YOUR INSTRUCTIONS ::
Print the line where "b. the member" occurs and every line that follows it in the data below, ending with the last line, precisely as written.

-------- DATASET RECORDS

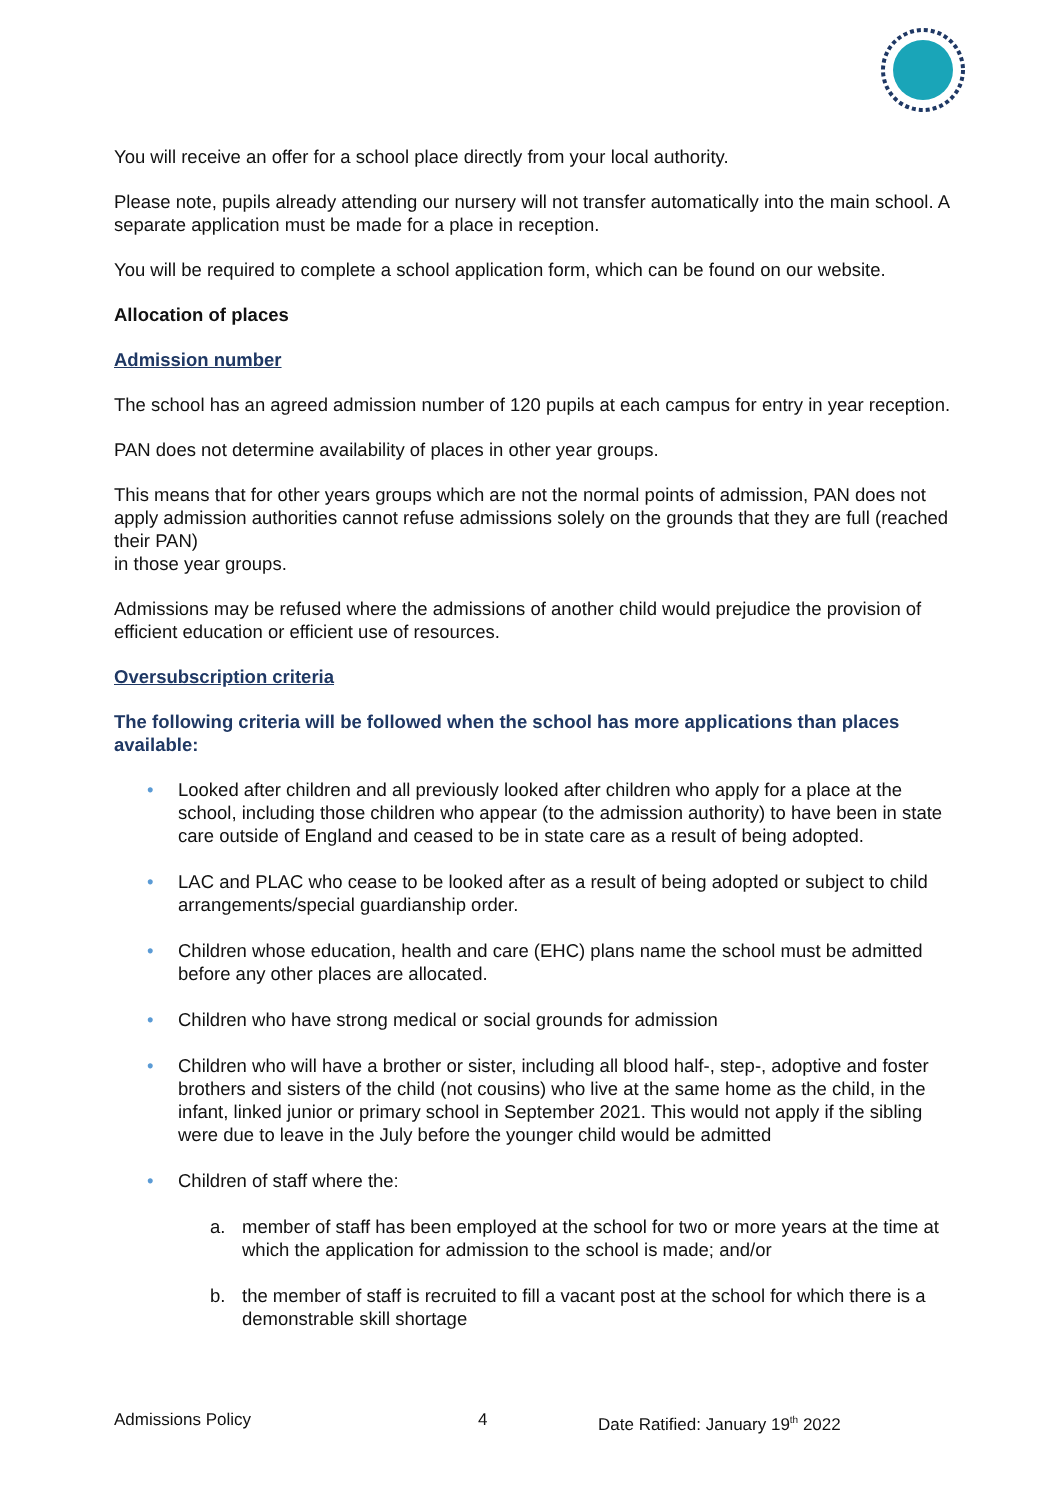You will receive an offer for a school place directly from your local authority.
Please note, pupils already attending our nursery will not transfer automatically into the main school. A separate application must be made for a place in reception.
You will be required to complete a school application form, which can be found on our website.
Allocation of places
Admission number
The school has an agreed admission number of 120 pupils at each campus for entry in year reception.
PAN does not determine availability of places in other year groups.
This means that for other years groups which are not the normal points of admission, PAN does not apply admission authorities cannot refuse admissions solely on the grounds that they are full (reached their PAN)
in those year groups.
Admissions may be refused where the admissions of another child would prejudice the provision of efficient education or efficient use of resources.
Oversubscription criteria
The following criteria will be followed when the school has more applications than places available:
• Looked after children and all previously looked after children who apply for a place at the school, including those children who appear (to the admission authority) to have been in state care outside of England and ceased to be in state care as a result of being adopted.
• LAC and PLAC who cease to be looked after as a result of being adopted or subject to child arrangements/special guardianship order.
• Children whose education, health and care (EHC) plans name the school must be admitted before any other places are allocated.
• Children who have strong medical or social grounds for admission
• Children who will have a brother or sister, including all blood half-, step-, adoptive and foster brothers and sisters of the child (not cousins) who live at the same home as the child, in the infant, linked junior or primary school in September 2021. This would not apply if the sibling were due to leave in the July before the younger child would be admitted
• Children of staff where the:
a. member of staff has been employed at the school for two or more years at the time at which the application for admission to the school is made; and/or
b. the member of staff is recruited to fill a vacant post at the school for which there is a demonstrable skill shortage
Admissions Policy 4 Date Ratified: January 19<sup>th</sup> 2022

----------------

RESPONSE BELOW ::
b. the member of staff is recruited to fill a vacant post at the school for which there is a demonstrable skill shortage
Admissions Policy 4 Date Ratified: January 19<sup>th</sup> 2022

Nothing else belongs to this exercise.